Indeed, OSI previously had said inadequate Phase II supporting data made the prospects for a successful Phase III trial relatively low.

Nevertheless, the 610-patient study evaluated Aptosyn in combination with Taxotere vs. Taxotere plus placebo in NSCLC patients after failure of prior platinum-based chemotherapy. (Taxotere, made by Aventis SA, of Strasbourg, France, is used in the second-line treatment of locally advanced or metastatic NSCLC.)

Survival in the Taxotere plus Aptosyn arm was essentially indistinguishable from that in the Taxotere plus placebo arm, the company said.

The median and one-year survival rates in the Aptosyn plus Taxotere arm were 6.9 months and 30.7 percent, compared with 6.9 months and 29.5 percent in the Taxotere plus placebo arm, respectively. Median progression-free survival was 13 weeks in the Taxotere plus Aptosyn arm and 12 weeks in the Taxotere plus placebo arm and the respective response rates were 9.2 percent and 7.2 percent.

Cell Pathways had initiated the Phase III based on preclinical data in orthotopic rat models and the combined safety database of successive clinical programs that originally focused on the pre-cancerous condition familial adenomatous polyposis, OSI said.

In September 2000, Aptosyn was rejected by the FDA as a treatment for patients with polyposis. (See BioWorld Today, Sept. 26, 2000.)

As part of the Cell Pathways acquisition, OSI also got CP461, a second-generation, more potent version of Aptosyn.

Zhang said CP461 holds little hope for OSI. "For this company at this time, the focus is Tarceva. I don't think [CP461 or Aptosyn] will impact the company at this time," he said.

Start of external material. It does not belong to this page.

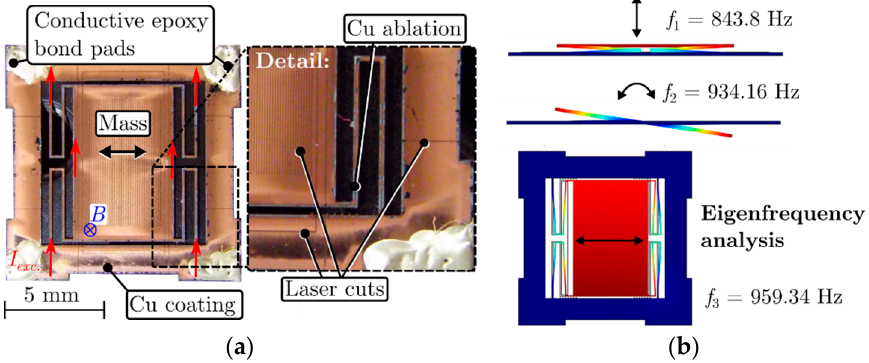
Figure 1. ( a ) The manufactured glass magnetometer coated with copper and conductive epoxy bond pads. The copper on the mass was removed by a laser, yielding slits of 10 µm width, which shall guide light through the glass for a future application such as optical detection of modulated light flux. Further, laser cuts on the outer frame interrupts the conductive layer which force an externally applied current over the springs and, hence, over the sensing mass. ( b ) Simulation results with the frequency of interest at 959.34 Hz ( f 3 ).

Tarceva is a cancer drug being developed by OSI and its partners, Genentech Inc., of South San Francisco, and Roche Holdings Inc., of Basel, Switzerland. Data reported earlier this month showed a pivotal Phase III trial of Tarceva in advanced non-small-cell lung cancer demonstrated a 42.5 percent improvement in median survival and a 41 percent improvement in one-year survival rates, compared to placebo. (See BioWorld Today, June 8, 2004.)